O que fazer:
- 1) Responda, com base no excerto sobre o livro "Olhos Azuis, Cabelo Preto":
(a) Que tipo de livro a pessoa precisou de escolher?
(b) De que autora é o livro?
(c) Como é descrita a mecânica do livro?
- 2) Traduza para inglês esta frase do excerto sobre o livro "Olhos Azuis, Cabelo Preto": "Olhos Azuis, Cabelo Preto é um romance de poucas páginas, talvez por isso o tenha lido até ao fim, porque queria descobrir o fim daquelas personagens e por encontrar no livro frases bonitas, palavras bonitas, há ali uma poesia sempre presente, mas é um livro de difícil leitura, foi-me difícil entrar na sua mecânica tão repetitiva, tão sincopada, poética e árida ao mesmo tempo."

Excerto da página:
______

Aqui há dias precisei de escolher um livro com poucas páginas e fácil de transportar, fui à estante e peguei neste há muito adiado ‘Olhos Azuis, Cabelo Preto’, de Marguerite Duras, uma história desconcertante, e desconexa, de desamor, de angústia, de amores falhos, de amores que não se conciliam nem conseguem comunicar, de súplicas e lágrimas, de sofrimento sentido e infligido tão próprio de dois amantes que não se amam.

Olhos Azuis, Cabelo Preto é um romance de poucas páginas, talvez por isso o tenha lido até ao fim, porque queria descobrir o fim daquelas personagens e por encontrar no livro frases bonitas, palavras bonitas, há ali uma poesia sempre presente, mas é um livro de difícil leitura, foi-me difícil entrar na sua mecânica tão repetitiva, tão sincopada, poética e árida ao mesmo tempo.

______

Dados apresentados:
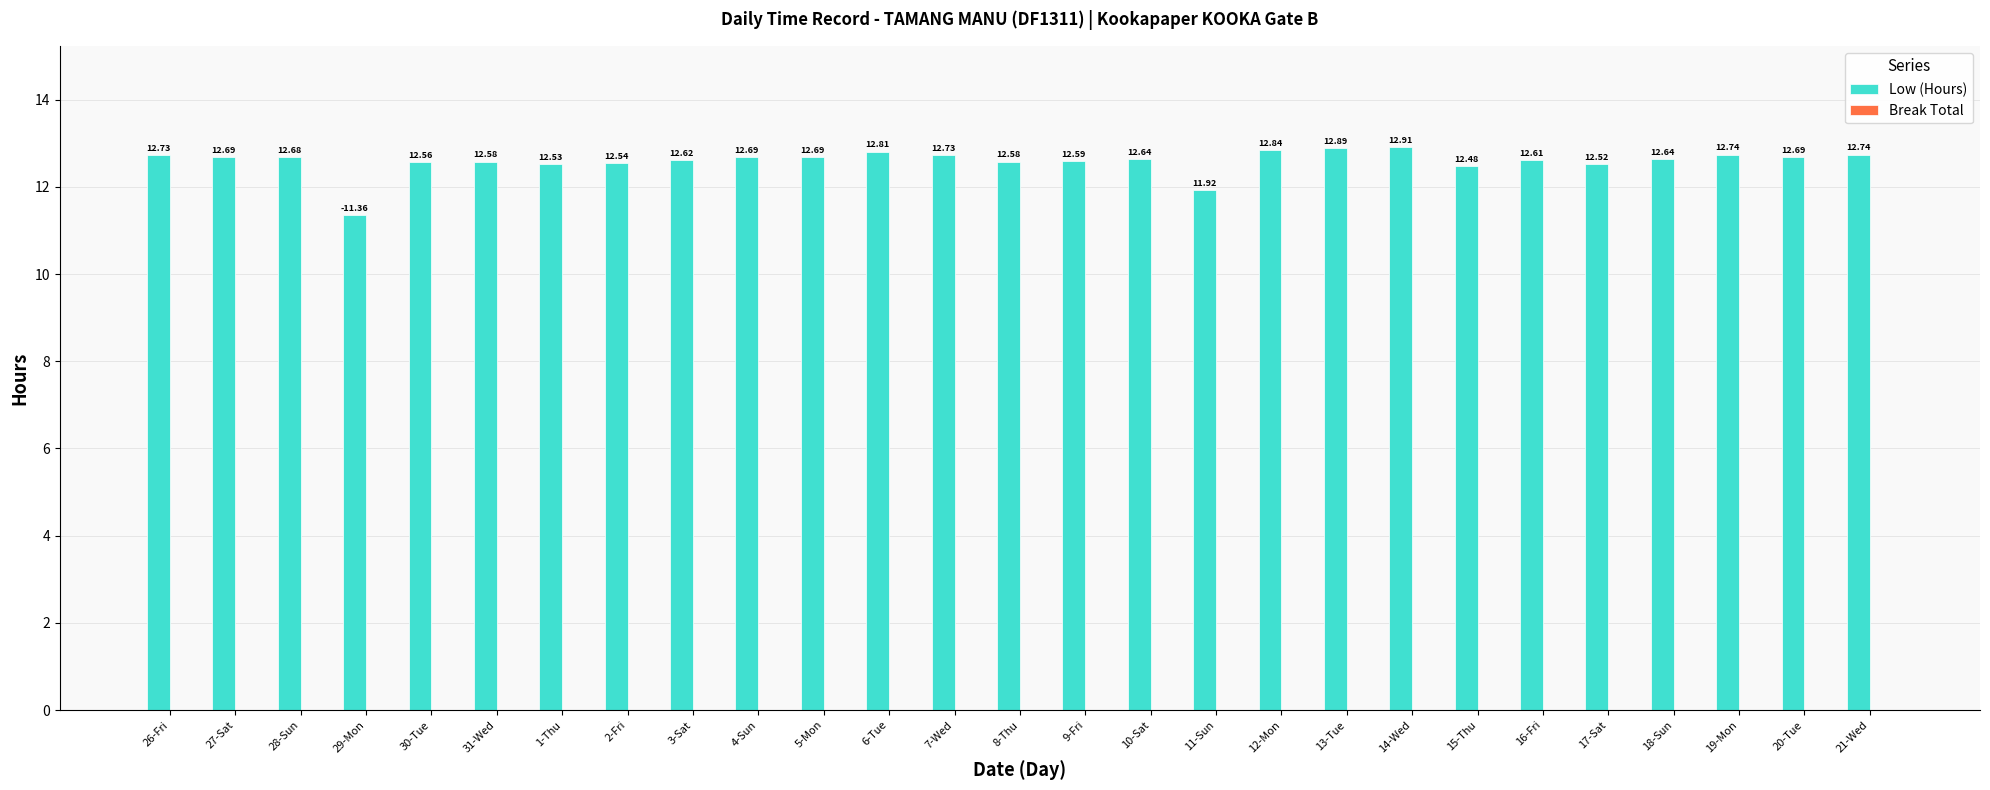

Which has a higher value, 6-Tue or 2-Fri?

6-Tue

______

Respostas por ordem:
- 1)
(a) Um livro com poucas páginas e fácil de transportar.
(b) Marguerite Duras.
(c) Tão repetitiva, tão sincopada, poética e árida ao mesmo tempo.

- 2) Blue Eyes, Black Hair is a novel of few pages, and perhaps that is why I read it to the end, because I wanted to find out the fate of those characters and because I found beautiful sentences and beautiful words in the book. There is an ever-present poetry in it, but it is a hard book to read; it was difficult for me to get into its mechanics, so repetitive, so syncopated, poetic and arid at the same time.